Heat oil in a frying pan over medium heat. Once hot, gently place the paneer fingers in the oil and fry them until they turn golden and crispy. This should take about 4-5 minutes, depending on the thickness of your paneer fingers. Once fried, remove them from the oil and drain on a paper towel to remove excess oil.

Next, it's time to prepare the Schezwan sauce. Heat oil in a pan and sauté the chopped ginger, garlic, and green chilies for a minute until fragrant. Add the Schezwan sauce, soy sauce, tomato ketchup, vinegar, and sugar (if using). Stir well to combine and let the sauce simmer for a couple of minutes. Taste the sauce and adjust the seasoning, adding salt if necessary.

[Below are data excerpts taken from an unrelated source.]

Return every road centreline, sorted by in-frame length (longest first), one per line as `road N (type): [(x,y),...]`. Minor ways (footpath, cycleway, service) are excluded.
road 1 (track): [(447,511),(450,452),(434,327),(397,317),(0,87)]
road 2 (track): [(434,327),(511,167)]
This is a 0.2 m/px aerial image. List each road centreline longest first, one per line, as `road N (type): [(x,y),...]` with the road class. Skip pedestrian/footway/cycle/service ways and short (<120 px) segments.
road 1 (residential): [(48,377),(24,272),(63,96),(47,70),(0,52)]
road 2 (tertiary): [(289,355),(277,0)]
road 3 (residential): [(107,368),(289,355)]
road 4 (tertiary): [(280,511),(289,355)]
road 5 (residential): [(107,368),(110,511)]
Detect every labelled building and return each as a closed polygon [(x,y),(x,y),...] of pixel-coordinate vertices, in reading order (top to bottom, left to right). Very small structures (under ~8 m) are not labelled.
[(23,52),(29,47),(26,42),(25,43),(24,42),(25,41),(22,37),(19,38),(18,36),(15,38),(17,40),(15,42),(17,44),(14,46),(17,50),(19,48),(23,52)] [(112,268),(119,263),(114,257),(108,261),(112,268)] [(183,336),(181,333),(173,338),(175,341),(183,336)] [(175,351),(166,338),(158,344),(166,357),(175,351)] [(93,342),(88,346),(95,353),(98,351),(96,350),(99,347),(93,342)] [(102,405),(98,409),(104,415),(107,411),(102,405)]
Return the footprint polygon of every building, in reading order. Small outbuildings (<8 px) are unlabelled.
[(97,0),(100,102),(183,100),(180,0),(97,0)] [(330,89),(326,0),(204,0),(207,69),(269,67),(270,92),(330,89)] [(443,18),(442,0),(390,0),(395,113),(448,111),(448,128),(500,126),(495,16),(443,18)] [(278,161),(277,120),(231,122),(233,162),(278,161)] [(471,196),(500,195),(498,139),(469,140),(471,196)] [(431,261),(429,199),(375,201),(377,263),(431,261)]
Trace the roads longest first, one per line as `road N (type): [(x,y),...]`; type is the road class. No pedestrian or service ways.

Once the sauce has thickened slightly, add the fried paneer fingers to the pan. Toss them gently in the Schezwan sauce, ensuring that each piece is well-coated. Continue tossing for 1-2 minutes to let the flavors soak into the paneer.

Finally, garnish with freshly chopped coriander leaves for a burst of freshness. Serve the hot Schezwan Paneer Fingers with a side of green chutney or ketchup, and enjoy!